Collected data
============================================================

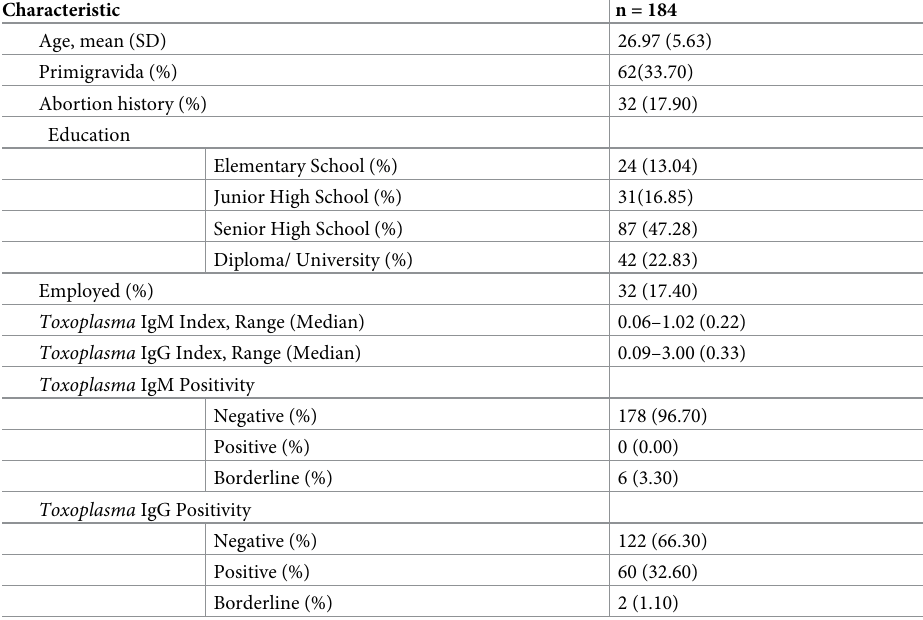
Table 1. Characteristics of pregnant mother attending primary health centre (Puskesmas) for antenatal care in Makassar,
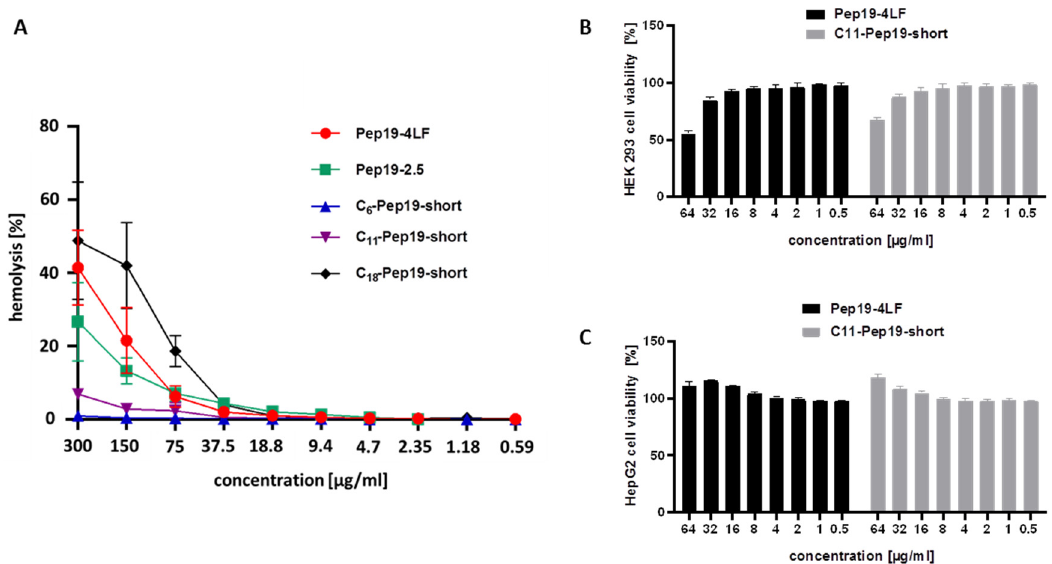
Figure 3 . ( A ) Hemolysis study for Pep19-4LF, Pep19-2.5, C6-Pep19-short, C11-Pep19-short, and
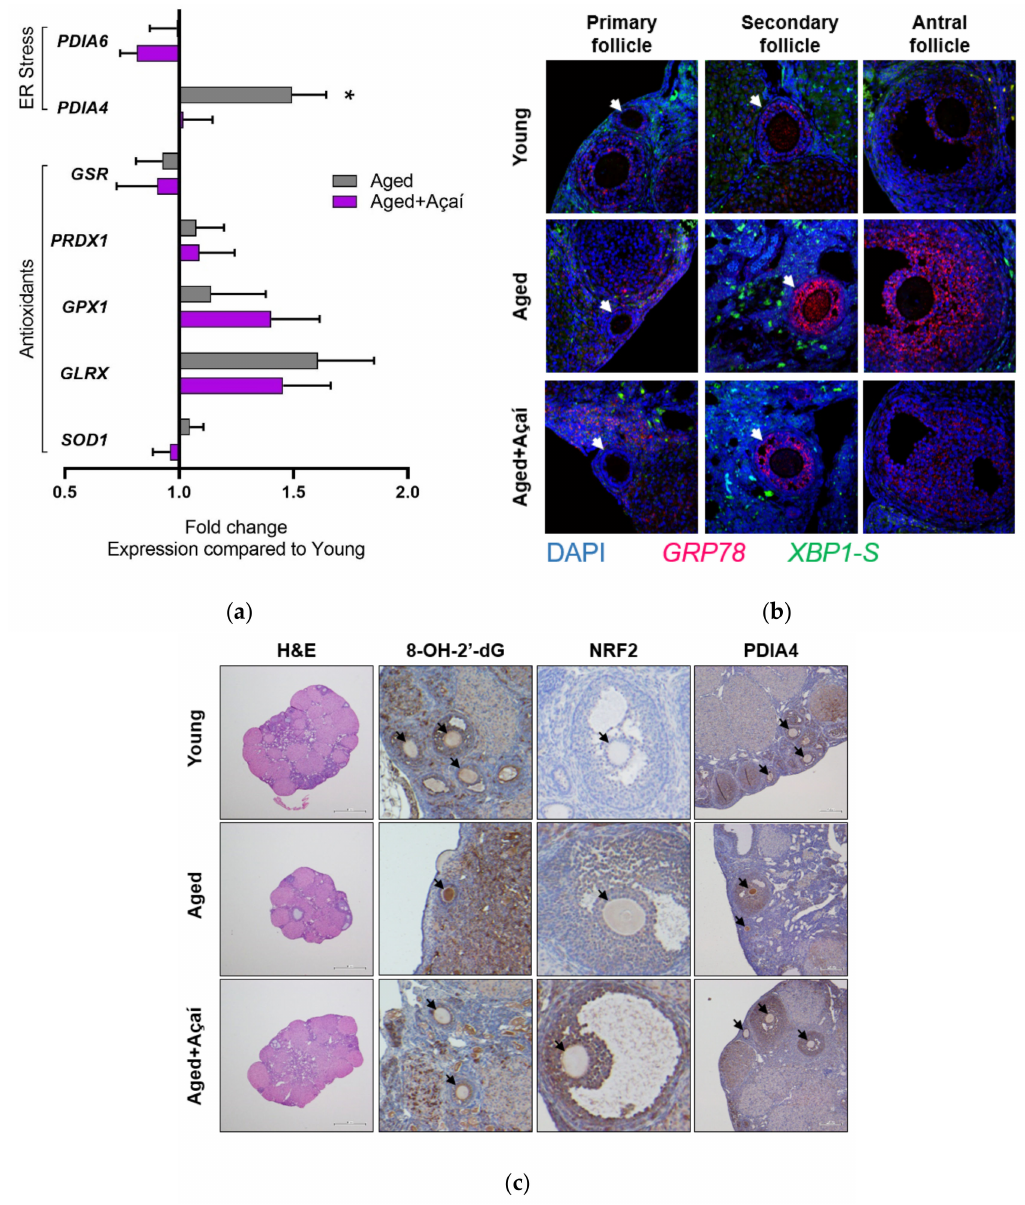
Figure 4. Biochemical changes in the ovary. ( a ) Whole-ovary gene expression of ER stress and antioxidant-related genes (n = 10 mice per group). ( b ) RNA in situ hybridization of ovarian sections (n = 5 mice per group). ( c ) Immunohistochemistry of ovarian sections for the localization of DNA damage marker 8-OH-2 (cid:48) -dG and proteins NRF2 and PDIA4 (n = 5 mice per group). The black arrows indicate oocytes. Scale bars: 1 mm for the HE images and 200 µ m for the IHC images; all of the IHC images are presented at the same magnification. The gene expression data were analyzed by ordinary one-way ANOVA with Tukey’s multiple comparisons when the overall effect p < 0.05. * p < 0.05 compared to young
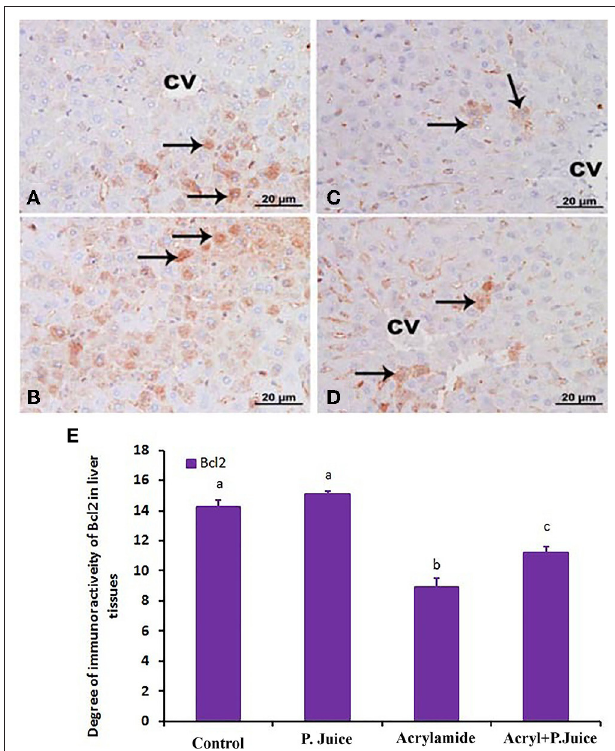
FIGURE 6 | Photomicrographs of hepatic sections immunostained with Bcl2 antibody in the control group (A) , the TPJ group (B) , the acrylamide-treated group (C) , and the group co-treated with TPJ and acrylamide (D) . The intensity of immunostaining was remarkable in the control and TPJ-treated groups (A,B) , less in the acrylamide-treated group (C) , and ameliorated and restored in the co-treated rats (D) . Reactive liver cells (arrows) are frequently seen next to CVs. Scale bar = 20 µ m (original magnification = 200 × ). The degree of positive immunoreactivity for Bcl2 is graphed in (E) . Densitometric values are statistically significant at * p < 0.05 vs. the control and TPJ-treated groups; # p < 0.05 vs. the acrylamide-administered group. In panel E, means with different letters indicate significance ( p <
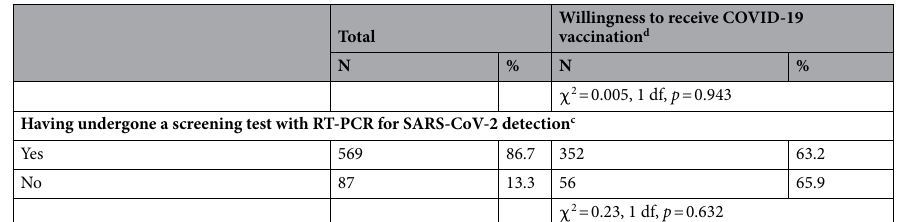
Table 1. Selected socio-demographic and anamnestic characteristics and the associated willingness to receive COVID-19 vaccination (N = 865). a Mean ± standard deviation (range). b Fever, cough, difficulty breathing, cold, sudden loss or decrease of smell, loss or alteration of taste, diarrhea, sore throat. c Number for each item may not add up to total number of study population due to missing values. d The frequency values of the respondents regarding the willingness to receive COVID-19 vaccination do not refer to the total number of the selected population due to the missing values.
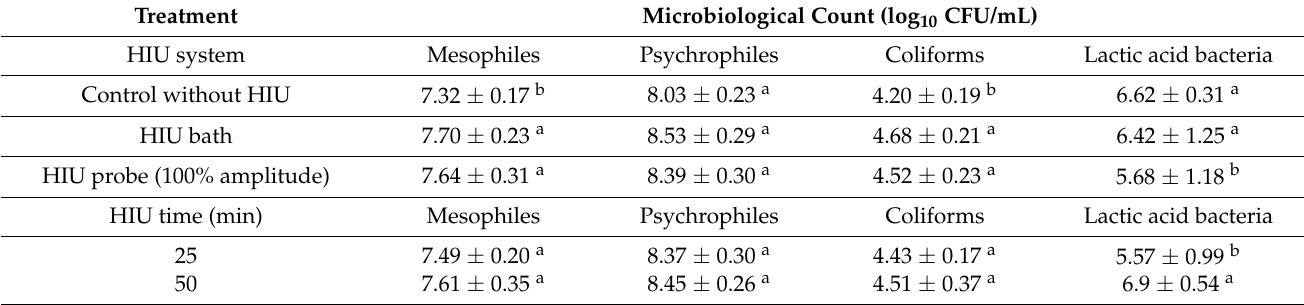
Table 4. Effect of HIU system and HIU time on the count of mesophiles, psychrophiles, lactic acid bacteria, and coliforms of bovine Longissimus lumborum stored for 7 days at 4 ◦ C. Microbiological Count (log 10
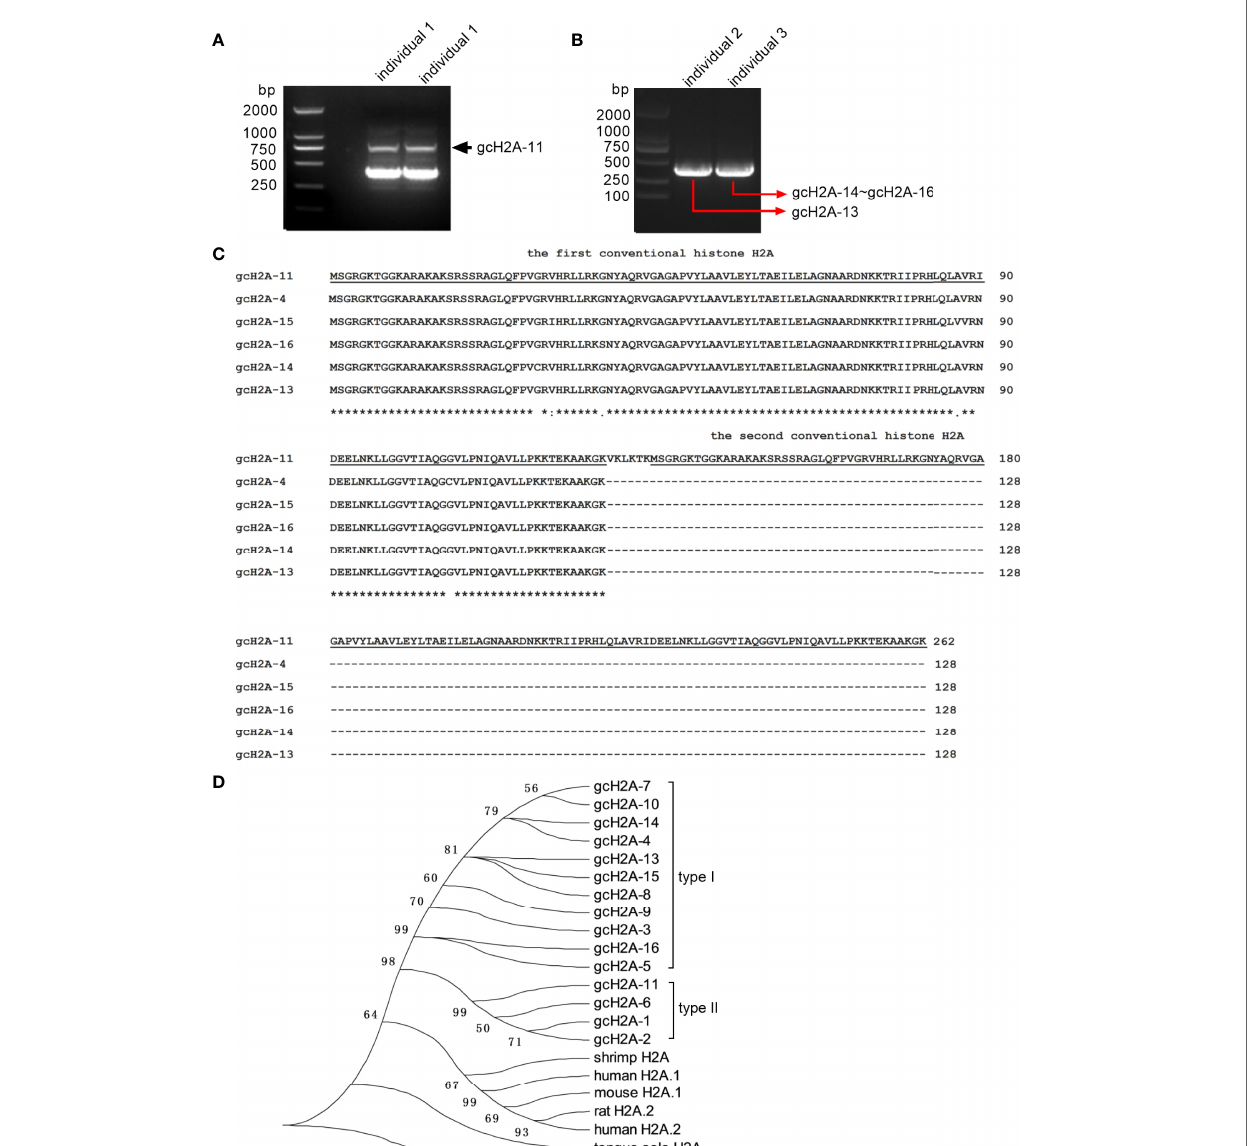
proliferation of F. columnare only at 6 hpi ( Figures 2K, L ). The numbers of F. columnare in the control group transfected with empty plasmid were 3.5-fold than that transfected with gcH2A-6, and 3.0-fold than that transfected with gcH2A-7. Together, these data suggest that gcH2A-11, whose size of amino acid sequences is twice that of other histones H2A variants, has the highest antibacterial activity in vitro .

============================================================

▸ **Exercise prompt**:
Show, from the entries above, every line that includes the string "with".

▸ **Response area**:
Figure 4. Biochemical changes in the ovary. ( a ) Whole-ovary gene expression of ER stress and antioxidant-related genes (n = 10 mice per group). ( b ) RNA in situ hybridization of ovarian sections (n = 5 mice per group). ( c ) Immunohistochemistry of ovarian sections for the localization of DNA damage marker 8-OH-2 (cid:48) -dG and proteins NRF2 and PDIA4 (n = 5 mice per group). The black arrows indicate oocytes. Scale bars: 1 mm for the HE images and 200 µ m for the IHC images; all of the IHC images are presented at the same magnification. The gene expression data were analyzed by ordinary one-way ANOVA with Tukey’s multiple comparisons when the overall effect p < 0.05. * p < 0.05 compared to young
FIGURE 6 | Photomicrographs of hepatic sections immunostained with Bcl2 antibody in the control group (A) , the TPJ group (B) , the acrylamide-treated group (C) , and the group co-treated with TPJ and acrylamide (D) . The intensity of immunostaining was remarkable in the control and TPJ-treated groups (A,B) , less in the acrylamide-treated group (C) , and ameliorated and restored in the co-treated rats (D) . Reactive liver cells (arrows) are frequently seen next to CVs. Scale bar = 20 µ m (original magnification = 200 × ). The degree of positive immunoreactivity for Bcl2 is graphed in (E) . Densitometric values are statistically significant at * p < 0.05 vs. the control and TPJ-treated groups; # p < 0.05 vs. the acrylamide-administered group. In panel E, means with different letters indicate significance ( p <
proliferation of F. columnare only at 6 hpi ( Figures 2K, L ). The numbers of F. columnare in the control group transfected with empty plasmid were 3.5-fold than that transfected with gcH2A-6, and 3.0-fold than that transfected with gcH2A-7. Together, these data suggest that gcH2A-11, whose size of amino acid sequences is twice that of other histones H2A variants, has the highest antibacterial activity in vitro .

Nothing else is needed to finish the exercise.